14.08.14 (Kommentar, Schweiz) Autor:Stefan Hennigfeld

Die hohe Auslastung zu Spitzenzeiten ist sowohl eine der größten Stärken als auch eine der größten Schwächen des öffentlichen Verkehrs. Für wenige Stunden am Tag muss man gigantische Gefäßgrößen und entsprechende Infrastruktur vorhalten. Das Problem gibt es aber in ähnlicher Form auch beim Autoverkehr, denn auch hier sind Autobahnen, Stadtstraßen und vieles mehr ausgelegt für die Hauptlastzeit. Ja, die A 40 ist, zumindest im Volksmund, der längste Parkplatz Deutschlands, aber eben nur im Berufsverkehr. In der Woche morgens um elf, nachts um drei oder auch an Sonn- und Feiertagen hat man hier freie Fahrt.

Nun können die Betreiber öffentlicher Verkehrsmittel außerhalb der Hauptlastzeit ihr Angebot kürzen (und in der Praxis tun sie das ja auch), aber die notwendigen Anlageobjekte müssen dennoch dauerhaft „in der Landschaft“ stehen. Vor diesem Hintergrund ist eine stärkere Auslastungssteuerung sehr dringend nötig, denn dieser Trend zur Unwirtschaftlichkeit darf nicht weiter verstärkt, sondern muss umgekehrt werden. Die Erkenntnis, dass Verkehrsraum und -fläche knappe Güter sind, muss endlich ihren Weg in die Politik finden. Was im öffentlichen Verkehr schon teilweise umgesetzt wird (Neun-Uhr-Tickets, Sparpreise, Wochenend- und Abendfahrscheine), muss verstärkt werden.

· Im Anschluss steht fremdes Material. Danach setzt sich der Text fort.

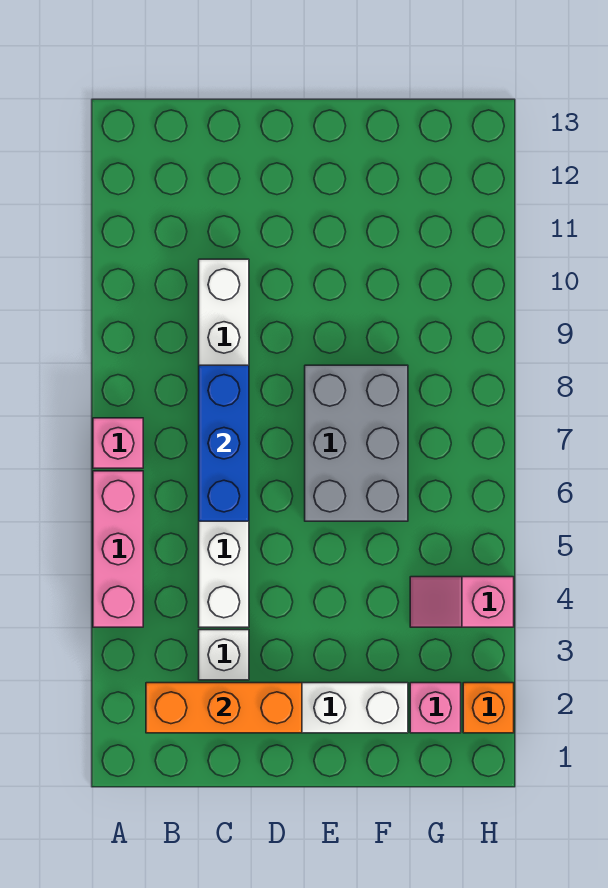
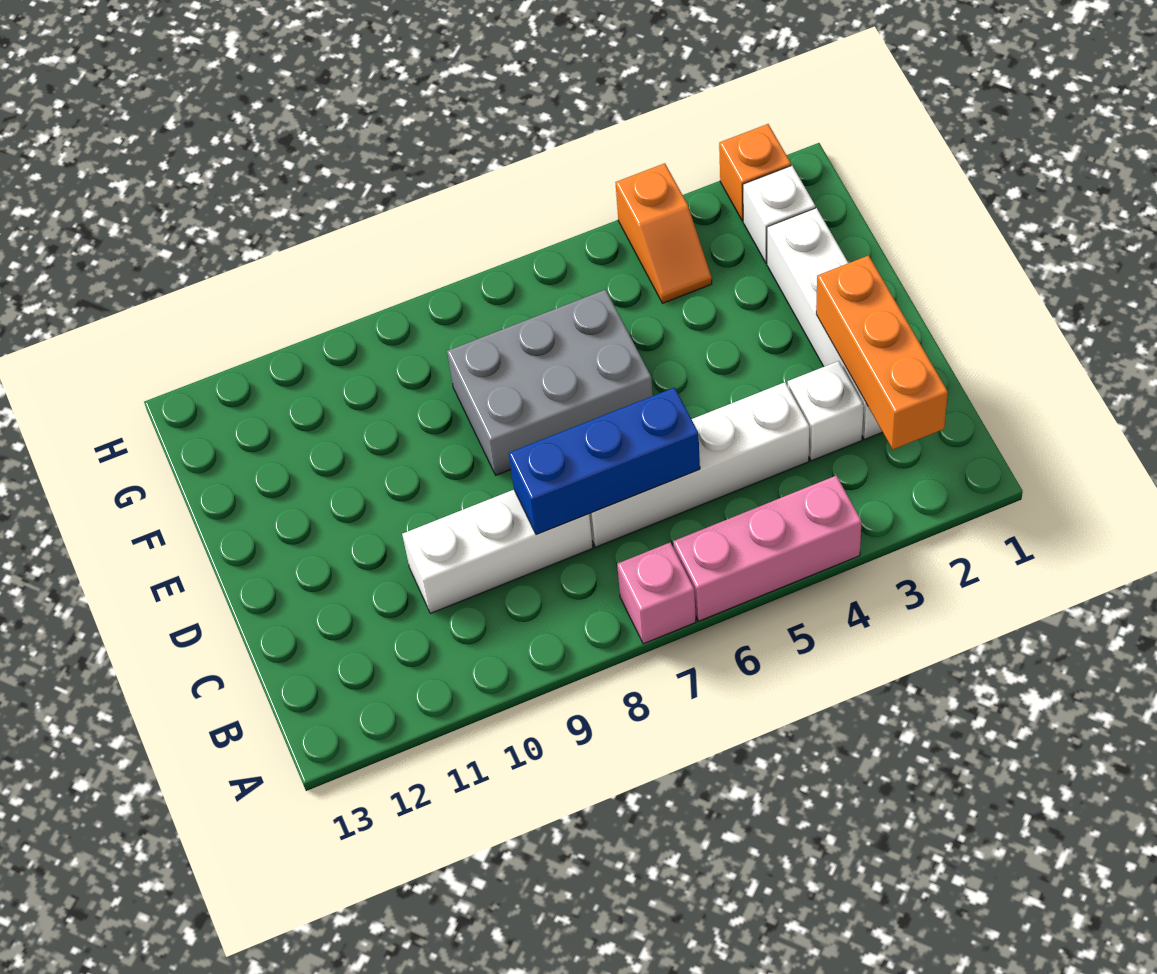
pink 1x1 brick [410,683,461,733] -> white 1x1 brick [743,166,815,263]
pink 1x2 slope [410,577,514,627] -> orange 1x2 slope [615,163,712,303]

Der Weg, den die Schweiz geht, ist daher richtig: Bei aller Kostensteigerung ist es notwendig, dafür zu sorgen, dass zu Zeiten höherer Auslastung auch höhere Preise fällig werden.

Wenn der Rentner unbedingt morgens um sieben mit dem Zug fahren will, dann kann er das selbstverständlich tun, er muss aber damit leben, dass er aufgrund der dann höheren Nachfrage auch einen höheren Preis zahlen muss. Wenn er bis um elf Uhr wartet, wäre es billiger. Das ist natürlich immer nur eingeschränkt möglich, denn auch hier treffen verschiedene Faktoren aufeinander: Auf der einen Seite will man einen möglichst durchschaubaren Tarif um Zugangsbarrieren abzubauen die subjektiv vorhanden sind, aber auf der anderen Seite muss sich die im Tagesverlauf unterschiedliche Nachfrage auch im Preis abbilden. Hier gilt es eine möglichst gute Mischung zu finden. Wenn es in der Zukunft neue Systeme wie Check in und Check out gibt, ist das sicherlich einfacher, weil man im Vorfeld nicht mehr komplizierte Automaten bedienen muss.

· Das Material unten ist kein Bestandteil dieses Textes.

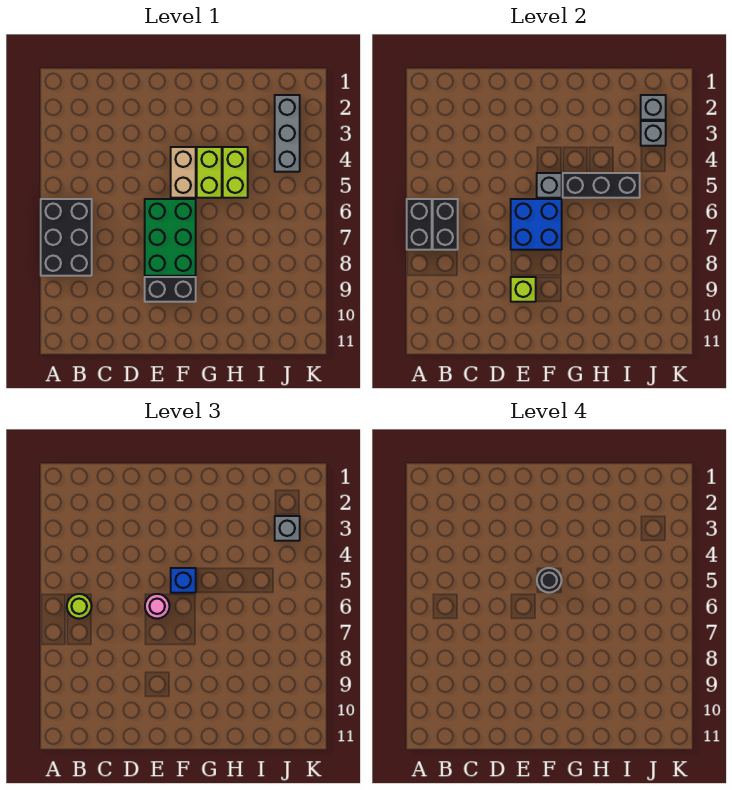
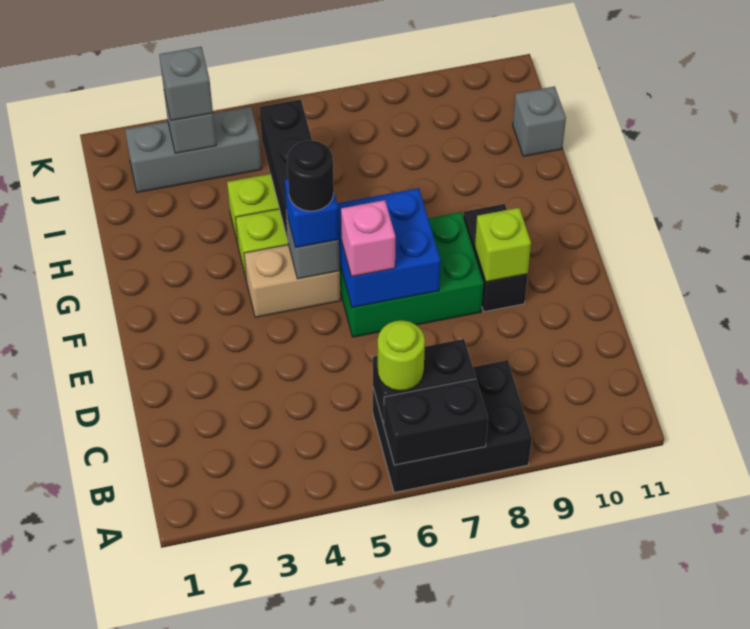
pink 1x1 round brick [145,594,170,619] -> pink 1x1 brick [341,200,395,277]
grey 1x1 brick [641,95,666,120] -> grey 1x1 brick moved to [513,86,566,156]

Dann kann zwar immer noch jeder Verkehrsverbund seine eigenen tariflichen Ideen realisieren, aber der Einstieg ist genauso einfach wie beim Auto. Darum muss es doch am Ende des Tages gehen: Der öffentliche Verkehr muss dem Auto mit seiner ständigen Verfügbarkeit und extrem einfachen Nutzung (einsteigen und losfahren) etwas entgegensetzen. Dabei ist die Situation bei Autofahrern letztlich eine sehr ähnliche, auch hier braucht man statt einer Flatrate-Maut, Vig-netten oder sonst etwas die Auslastungssteuerung, um sicherzustellen, dass der Rentner nicht im Berufsverkehr die Straßen verstopft. Wenn er es dennoch tut, muss er deutlich mehr bezahlen als wenn er später fährt. Während Gleitzeitmodelle nur in Ausnahmefällen funktionieren wäre das die marktorientierte Maßnahme, die den Verkehr insgesamt entzerren könnte.